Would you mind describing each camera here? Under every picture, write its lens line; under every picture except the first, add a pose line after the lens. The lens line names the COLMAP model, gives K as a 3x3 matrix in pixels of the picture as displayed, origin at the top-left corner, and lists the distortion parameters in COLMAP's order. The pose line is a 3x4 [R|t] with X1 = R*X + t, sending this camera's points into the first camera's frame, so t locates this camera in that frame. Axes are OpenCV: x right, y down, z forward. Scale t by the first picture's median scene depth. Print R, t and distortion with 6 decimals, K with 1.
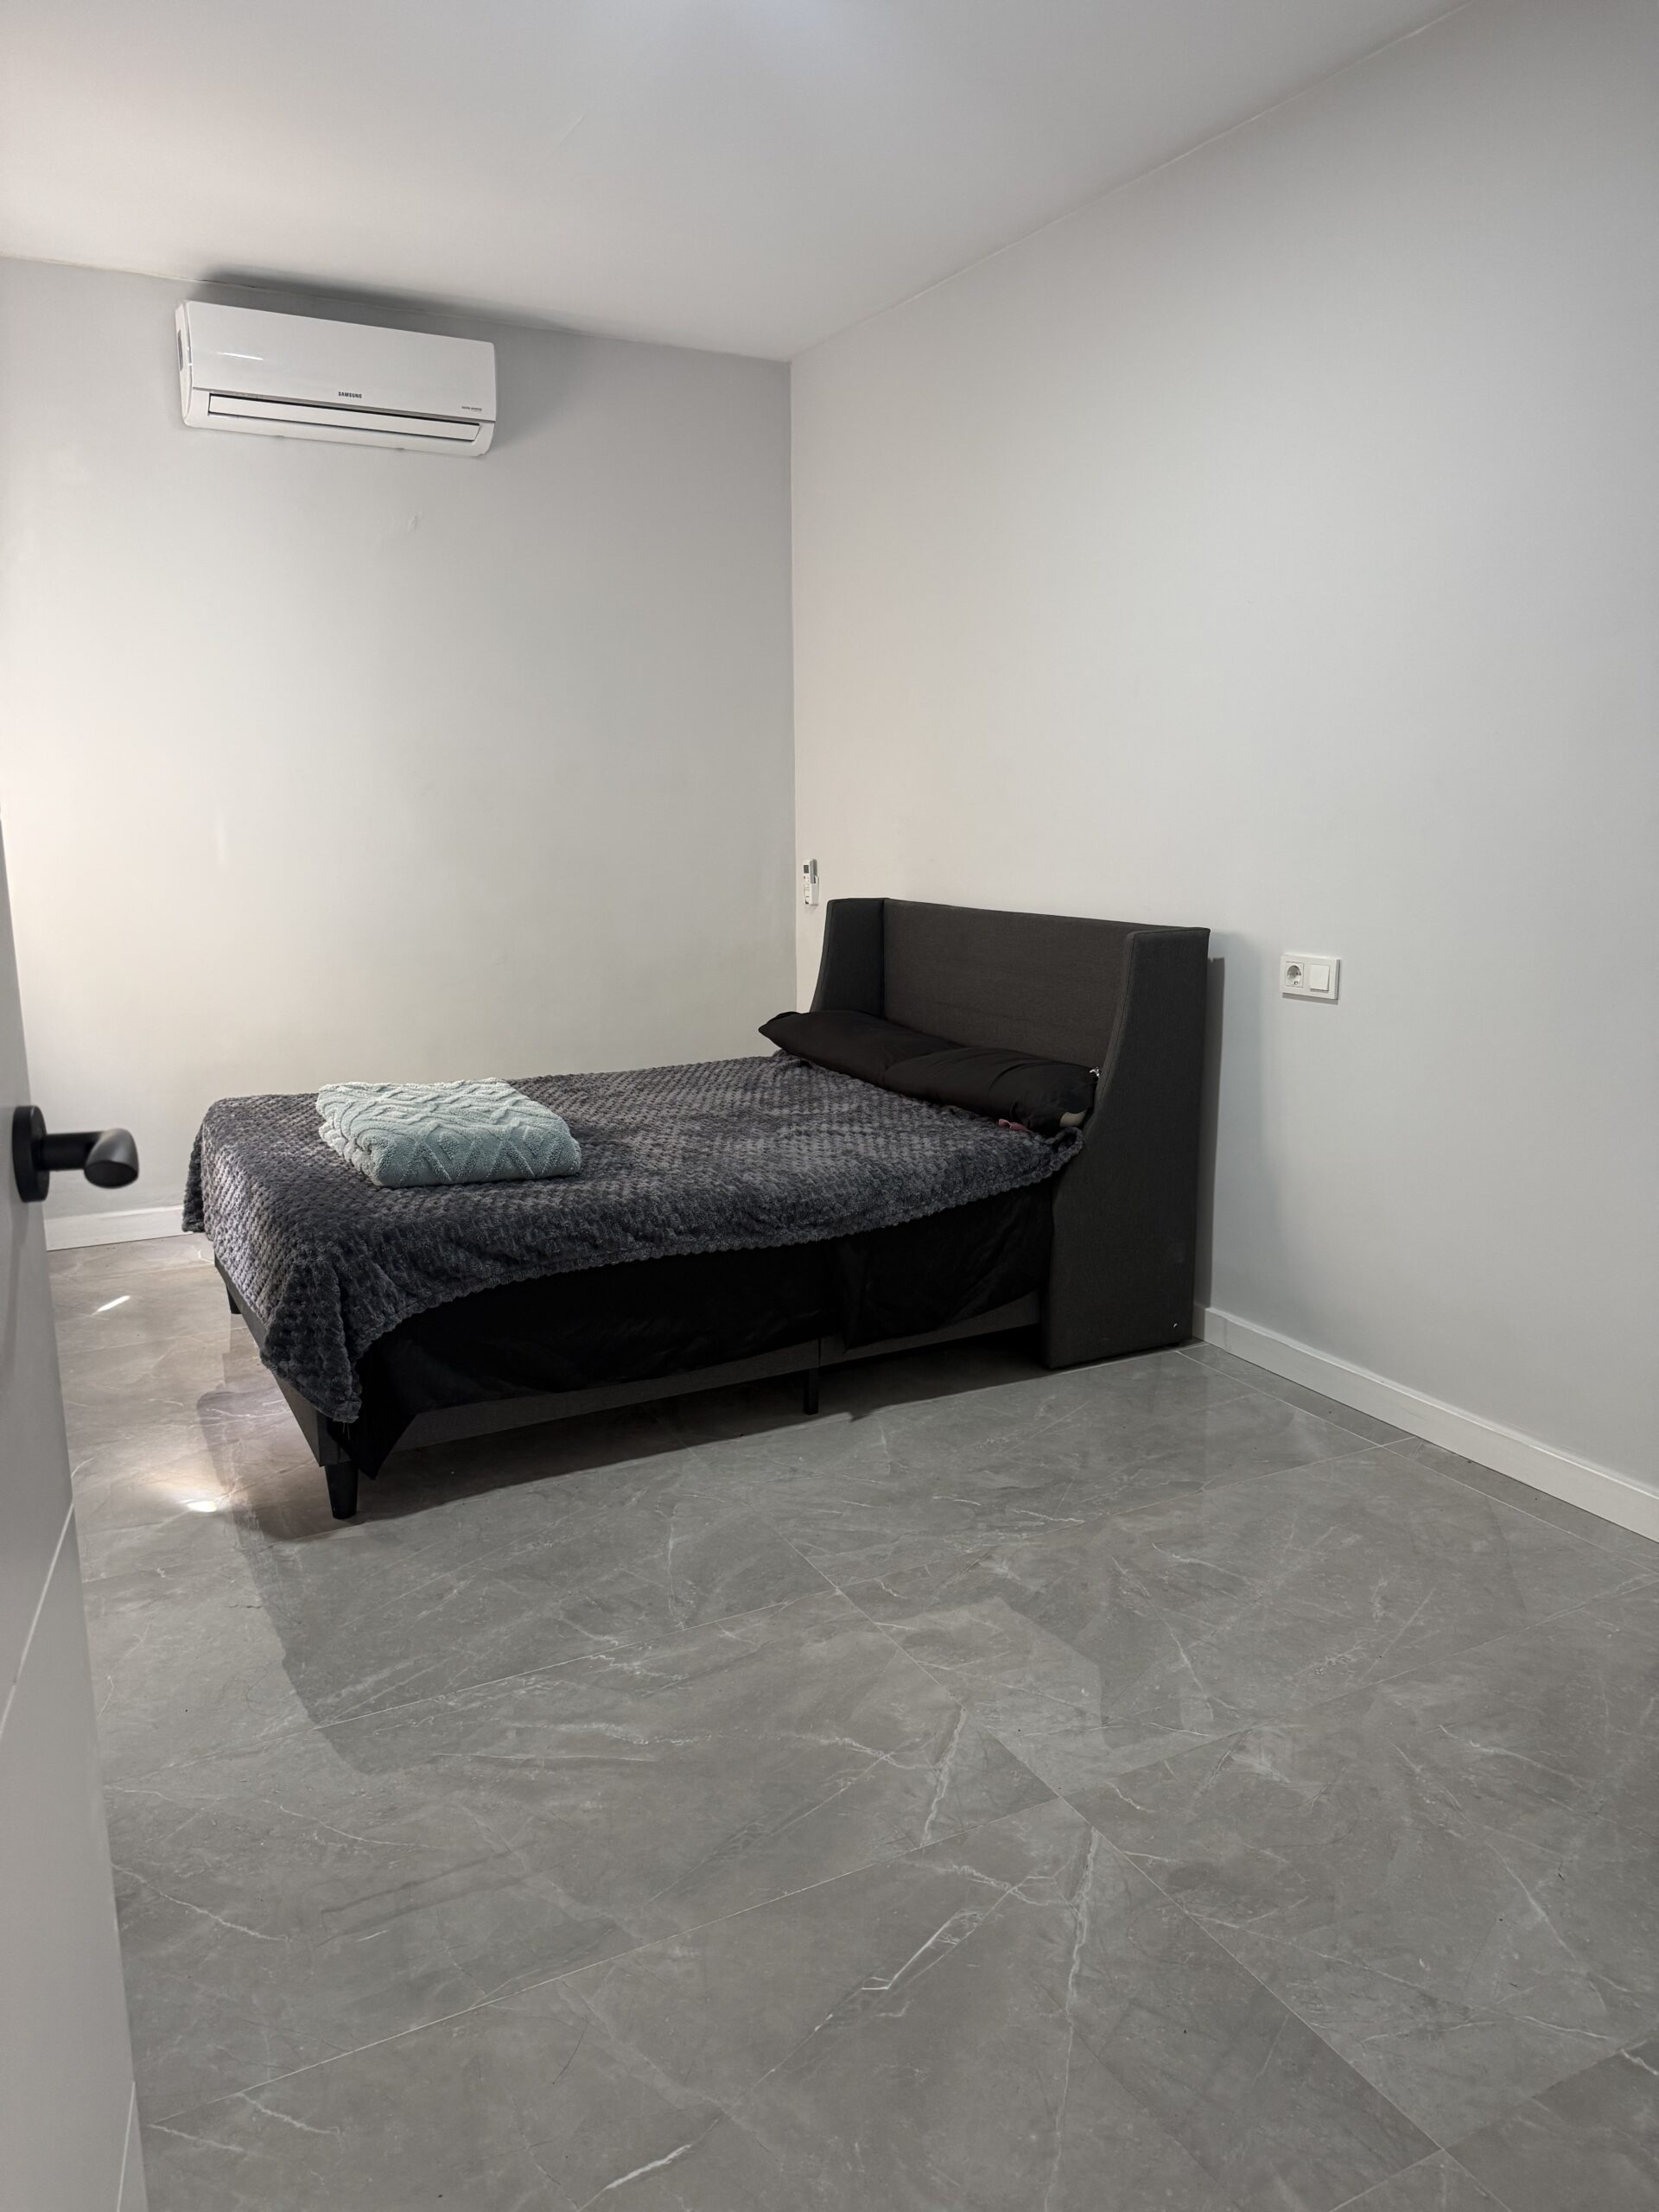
lens RADIAL K [[1553.7, 0, 842.0], [0, 1553.7, 1102.4], [0, 0, 1]] dist [0.057465, -0.067213]
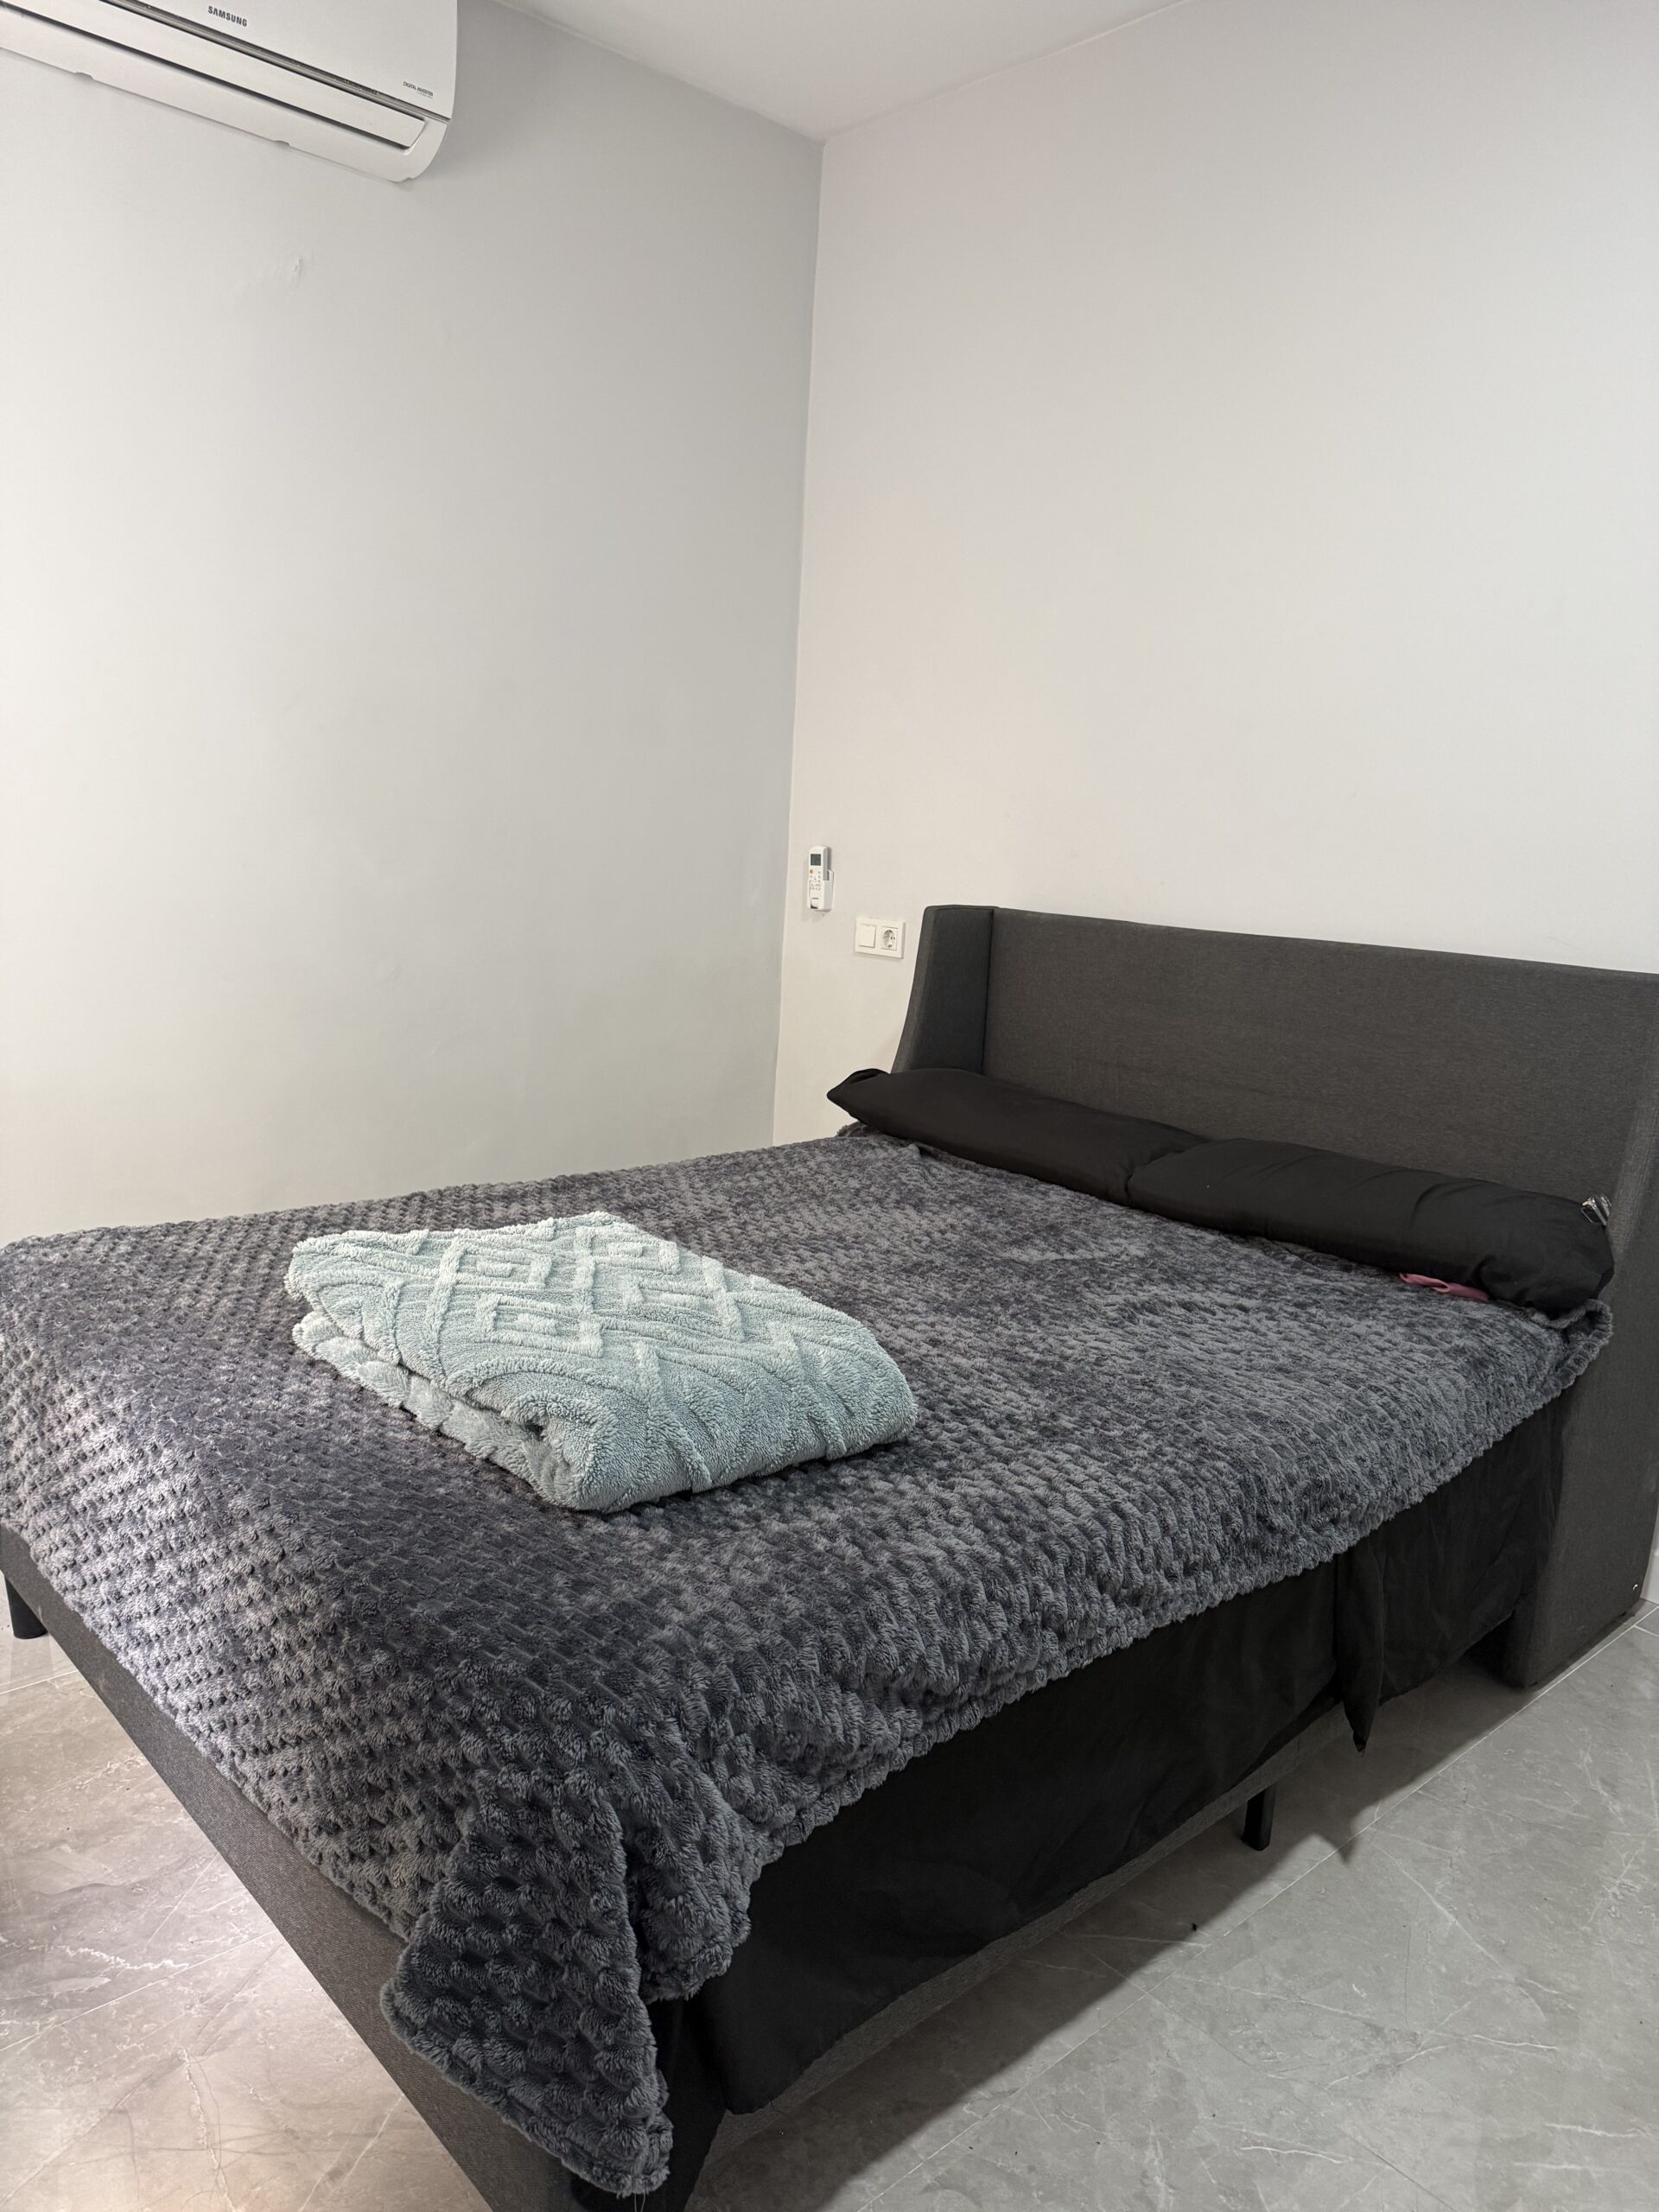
lens RADIAL K [[1553.7, 0, 815.1], [0, 1553.7, 1100.3], [0, 0, 1]] dist [0.057465, -0.067213]
pose [[0.972436, 0.011726, 0.232875, -0.328966], [-0.011095, 0.999930, -0.004019, -0.063935], [-0.232906, 0.001324, 0.972498, 0.532317]]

= Task to carry out =
Turn the data above into a JSON list of strings, one string per line and no blank lines. Leave the pictures out.

= Response to the exercise =
[
  "Would you mind describing each camera here? Under every picture, write its lens line; under every picture except the first, add a pose line after the lens. The lens line names the COLMAP model, gives K as a 3x3 matrix in pixels of the picture as displayed, origin at the top-left corner, and lists the distortion parameters in COLMAP's order. The pose line is a 3x4 [R|t] with X1 = R*X + t, sending this camera's points into the first camera's frame, so t locates this camera in that frame. Axes are OpenCV: x right, y down, z forward. Scale t by the first picture's median scene depth. Print R, t and distortion with 6 decimals, K with 1.",
  "lens RADIAL K [[1553.7, 0, 842.0], [0, 1553.7, 1102.4], [0, 0, 1]] dist [0.057465, -0.067213]",
  "lens RADIAL K [[1553.7, 0, 815.1], [0, 1553.7, 1100.3], [0, 0, 1]] dist [0.057465, -0.067213]",
  "pose [[0.972436, 0.011726, 0.232875, -0.328966], [-0.011095, 0.999930, -0.004019, -0.063935], [-0.232906, 0.001324, 0.972498, 0.532317]]"
]